> Problem details: Copy out the listing word for word, from the line containing "All other features" through the line containing "### For 100% Feature Parity (Optional)", including both of those lines.

> Provided records:
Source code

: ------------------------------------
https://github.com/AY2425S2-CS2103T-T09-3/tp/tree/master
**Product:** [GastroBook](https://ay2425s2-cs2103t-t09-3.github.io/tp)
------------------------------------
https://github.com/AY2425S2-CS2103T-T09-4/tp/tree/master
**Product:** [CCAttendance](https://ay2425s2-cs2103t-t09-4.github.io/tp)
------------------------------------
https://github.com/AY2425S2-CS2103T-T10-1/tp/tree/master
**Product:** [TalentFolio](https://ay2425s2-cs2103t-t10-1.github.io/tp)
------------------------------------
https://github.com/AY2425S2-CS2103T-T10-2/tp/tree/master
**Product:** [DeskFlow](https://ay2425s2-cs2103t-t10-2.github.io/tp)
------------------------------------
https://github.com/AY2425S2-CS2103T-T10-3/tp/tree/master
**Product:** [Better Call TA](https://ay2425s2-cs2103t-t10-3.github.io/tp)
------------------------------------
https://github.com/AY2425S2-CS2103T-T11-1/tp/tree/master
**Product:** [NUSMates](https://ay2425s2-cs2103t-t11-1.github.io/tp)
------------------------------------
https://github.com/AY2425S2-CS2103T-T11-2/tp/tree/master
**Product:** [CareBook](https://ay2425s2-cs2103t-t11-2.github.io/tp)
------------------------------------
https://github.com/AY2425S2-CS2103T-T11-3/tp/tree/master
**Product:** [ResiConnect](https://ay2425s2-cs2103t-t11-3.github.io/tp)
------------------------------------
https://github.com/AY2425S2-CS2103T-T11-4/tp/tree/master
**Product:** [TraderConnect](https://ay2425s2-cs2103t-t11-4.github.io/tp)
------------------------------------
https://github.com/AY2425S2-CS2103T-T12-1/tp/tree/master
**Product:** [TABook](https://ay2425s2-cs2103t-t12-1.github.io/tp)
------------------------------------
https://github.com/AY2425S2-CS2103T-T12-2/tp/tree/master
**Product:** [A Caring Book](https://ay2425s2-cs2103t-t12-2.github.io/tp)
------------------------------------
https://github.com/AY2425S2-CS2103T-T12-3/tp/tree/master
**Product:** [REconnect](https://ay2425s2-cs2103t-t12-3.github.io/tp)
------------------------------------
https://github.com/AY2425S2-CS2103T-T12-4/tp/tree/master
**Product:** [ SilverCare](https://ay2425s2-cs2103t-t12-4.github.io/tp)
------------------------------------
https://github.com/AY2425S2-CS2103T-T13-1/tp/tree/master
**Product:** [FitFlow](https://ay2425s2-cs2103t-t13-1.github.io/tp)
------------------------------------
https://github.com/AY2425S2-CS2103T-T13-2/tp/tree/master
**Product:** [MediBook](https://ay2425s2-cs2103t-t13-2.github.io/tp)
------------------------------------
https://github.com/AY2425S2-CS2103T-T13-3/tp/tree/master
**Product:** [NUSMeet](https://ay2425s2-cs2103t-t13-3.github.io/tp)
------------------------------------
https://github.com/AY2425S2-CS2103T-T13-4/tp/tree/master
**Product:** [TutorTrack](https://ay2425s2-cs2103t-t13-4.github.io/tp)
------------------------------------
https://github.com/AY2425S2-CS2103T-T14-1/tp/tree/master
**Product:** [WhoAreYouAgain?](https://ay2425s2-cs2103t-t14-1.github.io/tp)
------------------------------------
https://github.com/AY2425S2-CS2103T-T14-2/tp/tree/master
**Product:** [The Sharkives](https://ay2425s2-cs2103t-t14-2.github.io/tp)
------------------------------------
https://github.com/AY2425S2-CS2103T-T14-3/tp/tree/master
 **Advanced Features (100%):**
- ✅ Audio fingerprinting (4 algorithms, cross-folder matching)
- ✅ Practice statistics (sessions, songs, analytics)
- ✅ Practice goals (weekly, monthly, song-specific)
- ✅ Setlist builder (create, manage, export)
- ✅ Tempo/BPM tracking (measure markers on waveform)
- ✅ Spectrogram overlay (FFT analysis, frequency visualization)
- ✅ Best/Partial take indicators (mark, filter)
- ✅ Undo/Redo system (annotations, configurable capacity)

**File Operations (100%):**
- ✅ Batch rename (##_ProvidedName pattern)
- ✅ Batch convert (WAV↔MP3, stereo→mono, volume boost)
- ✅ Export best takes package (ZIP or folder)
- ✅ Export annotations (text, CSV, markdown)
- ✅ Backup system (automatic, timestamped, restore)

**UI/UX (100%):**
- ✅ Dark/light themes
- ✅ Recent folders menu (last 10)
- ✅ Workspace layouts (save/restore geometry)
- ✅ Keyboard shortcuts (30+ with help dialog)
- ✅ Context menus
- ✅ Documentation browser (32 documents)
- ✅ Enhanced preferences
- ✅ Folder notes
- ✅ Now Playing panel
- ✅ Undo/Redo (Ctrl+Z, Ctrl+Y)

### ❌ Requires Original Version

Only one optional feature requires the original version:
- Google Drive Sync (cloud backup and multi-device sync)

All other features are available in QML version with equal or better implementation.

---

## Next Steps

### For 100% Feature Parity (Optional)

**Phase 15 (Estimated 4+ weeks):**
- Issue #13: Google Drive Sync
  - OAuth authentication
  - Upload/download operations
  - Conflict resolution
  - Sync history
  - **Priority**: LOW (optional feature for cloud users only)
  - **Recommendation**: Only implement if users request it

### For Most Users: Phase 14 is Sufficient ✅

> Result of the exercise:
All other features are available in QML version with equal or better implementation.

---

## Next Steps

### For 100% Feature Parity (Optional)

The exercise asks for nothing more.